I really like the fact my own CEO has a good pay package. Because his good pay package has translated into good pay packages for everyone at the company; the rising tide lifting all ships theory working in practice. In addition, where my company is today is largely because of the CEO. He didn't start the company, but he turned it from an also-ran into a cash generating machine. And he should be recognized what he did for both shareholders and employees.
But my situation is something of an anomaly since my company has only a couple hundred people, nearly all whom have college degrees, and a huge percentage with PhDs (including the CEO himself). For attracting and retaining this kind of talent the same sort of package that motivates the CEO has to motivate everyone else.

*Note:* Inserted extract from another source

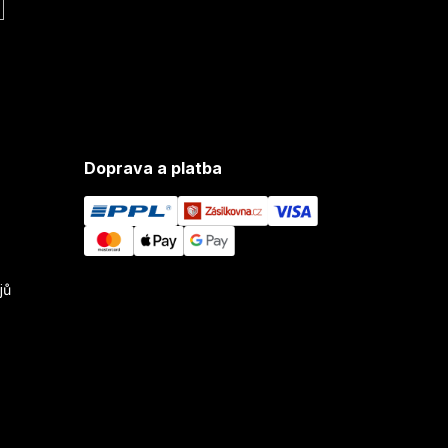
Doprava a platba
jů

The same can't be said of the recently departed CEO of Home Depot. In a company where tens of thousands work for an hourly wage, he was taking home pay packages totaling in the hundreds of millions of dollars ("$123.7 million in compensation excluding certain stock option grants"). That might be okay for someone who started what became a large company like Jobs or Gates and created thousands of new jobs and generated billions of dollars of new wealth. But we're talking about a professional manager recruited from GE in 2000 when the stock was about 40 and who saw it go up no more than 10 points during his tenure. In fact, from 2002 to today the stock has been below or equal to where it was when he started (source: the new toy-size WSJ). And for that he was granted a guaranteed $3 million dollar annual cash bonus?
To add insult to injury, his exit package is ridiculous: $210 million dollars. That is ten times Carly's exit package, which I thought was insane when it was announced.
It's people like this who give capitalism and business a bad name, and the reason it angers me so much. They become poster children for anti-business crusades and bad legislation that does nothing to reign in excesses.